The service provided by lawyers, manifested in their billings, is based almost always on the time they spend to provide such a service; that is not true in medicine, which takes into account other variables such as the number of problems in a given situation, their complexities, medical expertise, along with ancillary and billable services like EKGs, blood work, vaccinations, and so forth. All these things have been built in into the current system we use in creating different codes for services, with each one of them fetching different levels of reimbursements. There is uniformity of the system across the country, making it simpler for insurance companies and the government to use when they pay physicians.
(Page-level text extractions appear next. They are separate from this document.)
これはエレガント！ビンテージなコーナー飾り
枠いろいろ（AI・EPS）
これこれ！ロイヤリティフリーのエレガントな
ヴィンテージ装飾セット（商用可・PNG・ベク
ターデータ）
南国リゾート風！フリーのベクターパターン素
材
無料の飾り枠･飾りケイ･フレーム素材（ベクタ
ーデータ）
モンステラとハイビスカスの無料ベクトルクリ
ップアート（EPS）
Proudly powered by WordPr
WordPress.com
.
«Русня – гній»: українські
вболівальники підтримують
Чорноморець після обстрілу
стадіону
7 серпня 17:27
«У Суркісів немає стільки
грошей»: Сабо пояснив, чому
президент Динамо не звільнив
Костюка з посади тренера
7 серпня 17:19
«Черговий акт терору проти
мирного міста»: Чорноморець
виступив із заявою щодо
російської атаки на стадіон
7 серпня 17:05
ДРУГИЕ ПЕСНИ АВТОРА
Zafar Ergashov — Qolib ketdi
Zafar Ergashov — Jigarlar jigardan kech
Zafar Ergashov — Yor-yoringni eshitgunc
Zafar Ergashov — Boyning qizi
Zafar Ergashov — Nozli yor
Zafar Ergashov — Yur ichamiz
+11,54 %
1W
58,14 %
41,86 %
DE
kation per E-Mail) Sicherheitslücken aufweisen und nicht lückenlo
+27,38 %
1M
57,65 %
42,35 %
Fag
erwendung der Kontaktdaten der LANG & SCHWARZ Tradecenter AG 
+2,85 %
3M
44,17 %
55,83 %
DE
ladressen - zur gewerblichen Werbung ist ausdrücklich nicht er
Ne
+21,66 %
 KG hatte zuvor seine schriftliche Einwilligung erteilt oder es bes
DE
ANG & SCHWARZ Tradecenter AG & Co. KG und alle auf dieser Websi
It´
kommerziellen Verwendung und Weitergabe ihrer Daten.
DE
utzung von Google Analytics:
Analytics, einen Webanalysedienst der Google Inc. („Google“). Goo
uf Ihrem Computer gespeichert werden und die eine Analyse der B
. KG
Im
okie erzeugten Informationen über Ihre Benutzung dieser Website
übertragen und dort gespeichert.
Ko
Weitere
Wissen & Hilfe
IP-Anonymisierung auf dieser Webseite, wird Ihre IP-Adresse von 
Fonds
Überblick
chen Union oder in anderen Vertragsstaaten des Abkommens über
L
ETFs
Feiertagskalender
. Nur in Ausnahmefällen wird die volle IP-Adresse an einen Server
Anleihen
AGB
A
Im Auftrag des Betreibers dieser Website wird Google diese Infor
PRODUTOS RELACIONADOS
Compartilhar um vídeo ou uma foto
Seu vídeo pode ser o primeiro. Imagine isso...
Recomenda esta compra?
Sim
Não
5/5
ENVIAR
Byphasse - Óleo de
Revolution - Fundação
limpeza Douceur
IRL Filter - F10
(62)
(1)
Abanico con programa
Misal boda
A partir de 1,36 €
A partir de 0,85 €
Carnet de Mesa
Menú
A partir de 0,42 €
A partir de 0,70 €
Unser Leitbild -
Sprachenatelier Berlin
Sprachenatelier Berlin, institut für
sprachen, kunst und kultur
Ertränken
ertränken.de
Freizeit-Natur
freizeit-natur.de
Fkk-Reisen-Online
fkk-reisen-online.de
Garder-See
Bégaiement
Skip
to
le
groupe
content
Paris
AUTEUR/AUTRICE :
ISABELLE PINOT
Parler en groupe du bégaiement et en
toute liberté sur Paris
In my years of practice, there have been periodic fights by physicians to increase reimbursements from insurance companies and Medicare. That is not likely to end with the escalating costs of medical care that now constitute close to 15% of our gross national product, with parallel increases in out-of–pocket expenses for patients.
Asking patients to pay extra to maintain our financial health is asking for the impossible, and is not likely to pass muster from the public. We should dread the time when physicians and lawyers share company — at the bottom.
Keturah Barnum
September 24th, 2003 at 11:11 am
I agree wholeheartedly with Dr.Lacsamana’s response.
My first thought upon reading Dr. Gottlieb’s letter was,”Doctors are beginning to act just like lawyers.” How dreadful!
I agree that good doctors spend much unpaid time outside a routine office visit.This time is often unrecognized and unappreciated. However, this extra care is what separates the noble profession of medicine apart from other materialistic professions.
I find it hard to believe that a physician will be forced to close his or her office if a “practice maintenance fee” is not charged.
I would be very disappointed if the medical profession becomes a part of greedy America where money determines the type of care a patient receives.